Which brings us, in a round about way, to the new comedy that follows Big Bang tonight at 8:30 on CBS (and airs Sunday at 8 on CTV), S#*! My Dad Says. This is the show that stars Williams Shatner that is based on a Twitter feed about a cranky dad who says outrageous things. That was the pitch, and CBS bought into it.
The first pilot, however, was S#*!e. Shatner, who at 79 had never done a sitcom before, wasn’t the problem. The creators simply missed on trying to milk a series out of this one joke premise. The older son and daughter-in-law, played by ex-Mad-TV players Will Sasso and Nicole Sullivan (left with Shatner), were whiny and annoying, really loathsome. The actor hired to play opposite Shatner as the younger son who moves home just didn’t have the right push back for the part. Some of the jokes were like Twitter water torture.

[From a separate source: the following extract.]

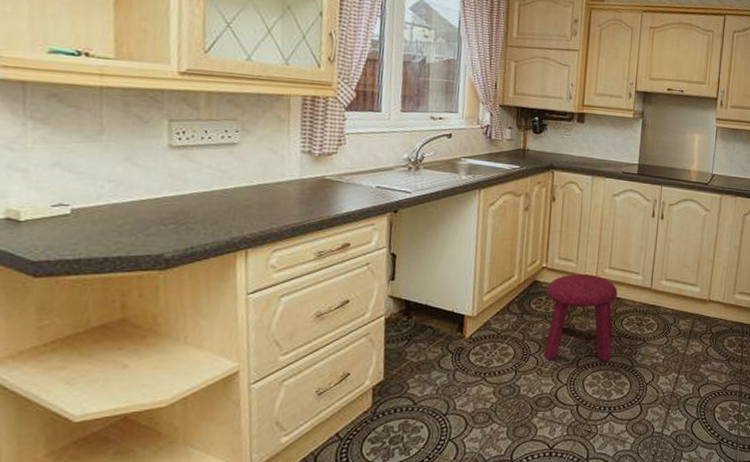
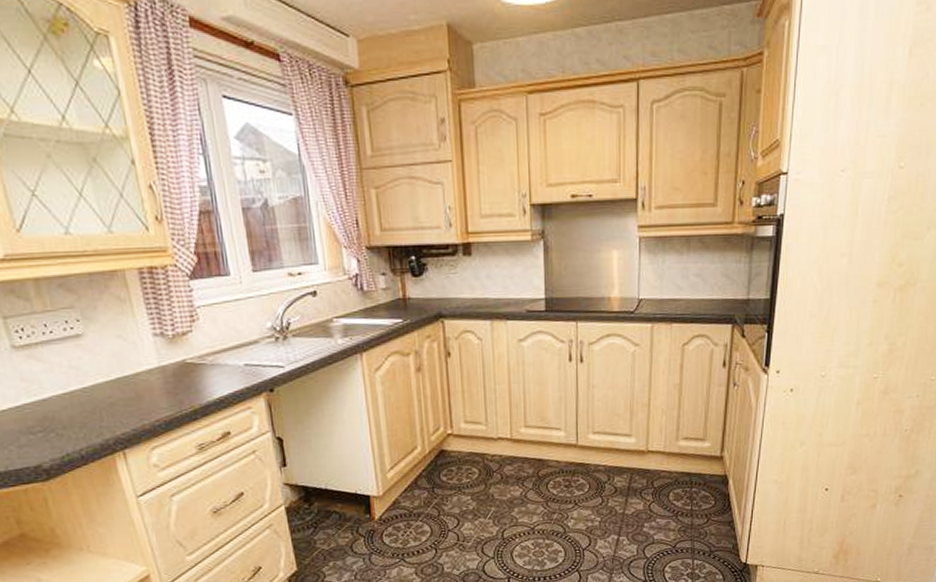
stool: present [543,274,618,362] -> none [455,436,540,535]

A few weeks ago, CBS sent out their do-over. While they didn’t turn S#*! into gold, that pilot, which airs tonight, is a big improvement.
The new son, named Henry, is played by Jonathan Sadowski (She’s The Man). He stands up to Shatner’s cranky, 72-year-old dad. Instead of recasting Sullivan, somebody showed her the original pilot. Her performance is dialed way back, almost as if she was recast. She’s much more likable now, and so is Sasso.

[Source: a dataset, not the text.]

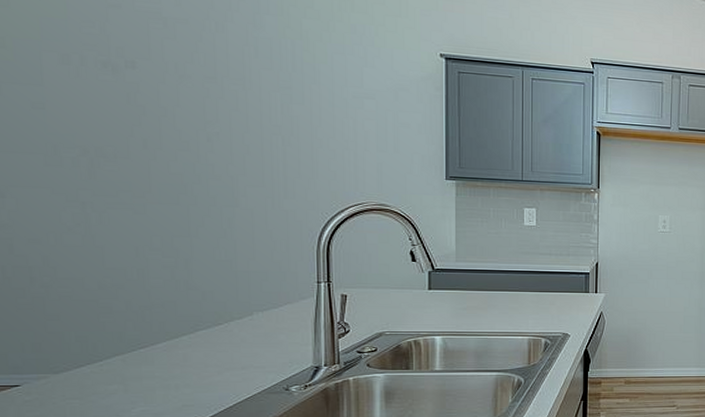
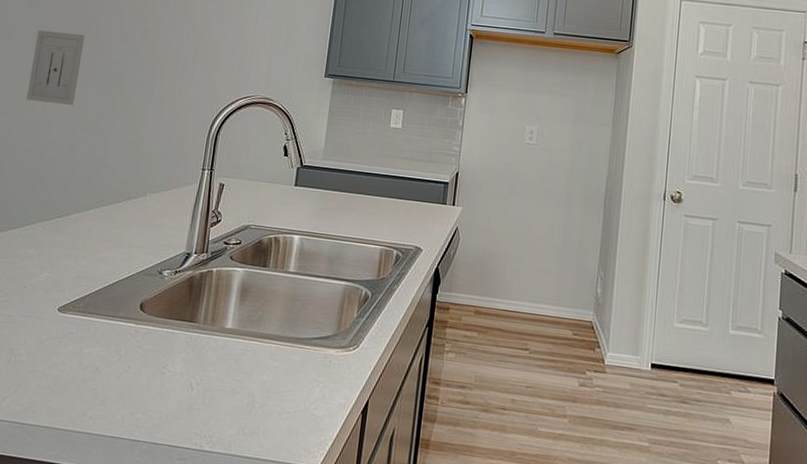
wall art: none [55,139,131,225] -> present [27,30,85,105]

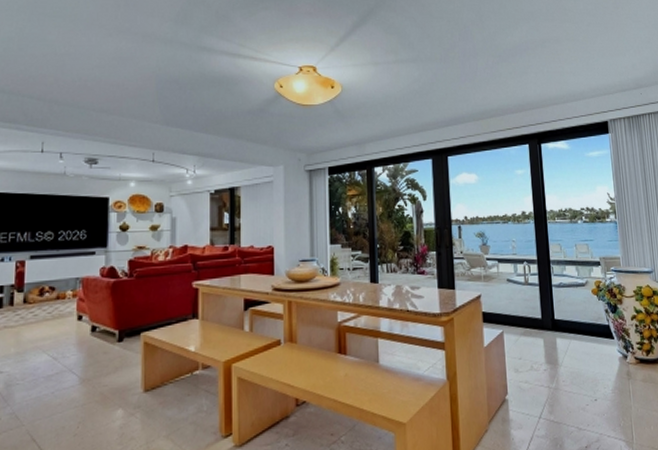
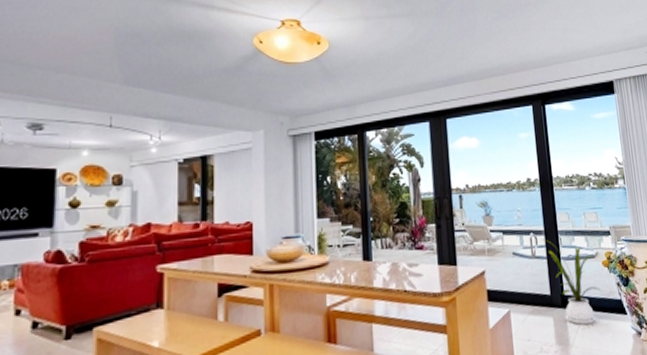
house plant: none [535,267,590,347] -> present [543,239,601,325]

There still are some crude clunkers in the script, but there are also some much funnier lines. Veteran sitcom director James Burrows helmed both pilots, and seems to over direct at times in the version that hits the air tonight. Still, the series approaches the tone from the last hit from executive producers David Kohan and Max Mutchnick, Will & Grace.
A lot of viewers tonight will tune in for Shatner and he shows the same comedy chops he worked all those seasons on Boston Legal as well as in many of of commercial endorsements. He also finds a way to make this hard-ass crabby dad sympathetic, somebody you’d want to spent time with every week.
My son says S#*! My Dad Says can now be upgraded to Crap My Dad Says. We’ll see if he revises his review as the season progresses.